Помнится, я по другому случаю упоминал уже, что в первой трети столетия народ мадридский при всей своей природной плутоватости и исконном лукавстве оставался весьма простодушен и подобные знаки внимания со стороны высочайших особ тешили его самолюбие. С течением времени и под бременем валившихся на нас злосчастий простодушие это сменилось горчайшим разочарованием, стыдом и злобой. Но в те годы, о которых я веду рассказ, государь наш был еще юн, а Испания, хоть нутро ее и гнило заживо, хоть и разъедала ей сердце смертельная язва, еще сохраняла внешний блеск и благопристойное обличье. Мы тогда еще не до конца впали в ничтожество, еще держались некоторое время на плаву, еще не перевелись у нас солдаты, и побрякивали в казне последние медяки. Голландия нас ненавидела, Англия – опасалась, Оттоманская Порта – остерегалась, Франция скрежетала зубами в бессильной злобе, Святой престол с большим почетом принимал наших послов, облаченных в черное, облеченных особыми полномочиями и преисполненных сознания собственной значительности, а вся прочая Европа, чуть заслышав тяжелую поступь пехотных наших полков – во всем мире не было в ту пору им равных, – содрогалась от ужаса, словно сам Сатана бил в барабан, под который шли они. И вы уж поверьте человеку, пережившему и эти годы, и те, что за ними последовали: вровень с нами тогдашними некого поставить.

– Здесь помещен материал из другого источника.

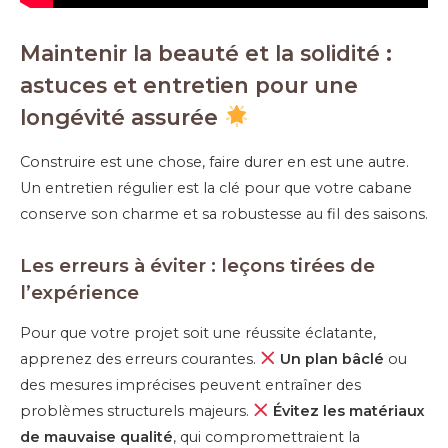
Maintenir la beauté et la solidité :
astuces et entretien pour une
longévité assurée
Construire est une chose, faire durer en est une autre.
Un entretien régulier est la clé pour que votre cabane
conserve son charme et sa robustesse au fil des saisons.
Les erreurs à éviter : leçons tirées de
l’expérience
Pour que votre projet soit une réussite éclatante,
apprenez des erreurs courantes.
Un plan bâclé
ou
des mesures imprécises peuvent entraîner des
problèmes structurels majeurs.
Évitez les matériaux
de mauvaise qualité
, qui compromettraient la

Когда же наконец зашло солнце Теночтитлана, Павии, Сен-Кантена, Лепанто и Бреды [3] , закат рдел от нашей крови, но и от крови наших врагов, как в тот день при Рокруа [4] , когда меж пластинами французской кирасы остался кинжал, подаренный мне капитаном Алатристе. Вы скажете, господа, – все свои безмерные усилия и отвагу мы, испанцы, должны были бы употребить на создание себе пристойного обиталища, а не растрачивать их в никому не нужных войнах, не проматывать в плутовстве и мздоимстве, не тратить на несбыточные мечты и святую воду. Да, вы скажете так – и будете правы. Но ведь я толкую о том, что было. И потом, не все народы одинаково благоразумны в выборе своей стези, и не всем в равной степени присущ цинизм, без которого потом не оправдаешься перед историей или перед самими собой. Что же касается нас, мы были дети своего века: не от нас зависело родиться и прожить жизнь в этой самой Испании, жалкой и величественной. Так уж карта легла, такой нам жребий выпал. И хочешь не хочешь, к этой-то вот невезучей моей отчизне – даже не знаю, как и назвать ее теперь, – прикипел я всей шкурой, ее видят мои усталые глаза, лелеет память.
3
Перечисляются триумфы Испании: взятие Э. Кортесом столицы ацтеков (1521); победа императора Карла V над французским королем Франциском I (1525); взятие города Сен-Кантена (1557); разгром турецкой эскадры в сражении при Лепанто (1571); взятие после длительной осады нидерландской крепости Бреда (1625).
4
Рокруа – городок в Арденнах, где в 1643 г. французские войска под командованием принца Конде нанесли поражение испанской армии.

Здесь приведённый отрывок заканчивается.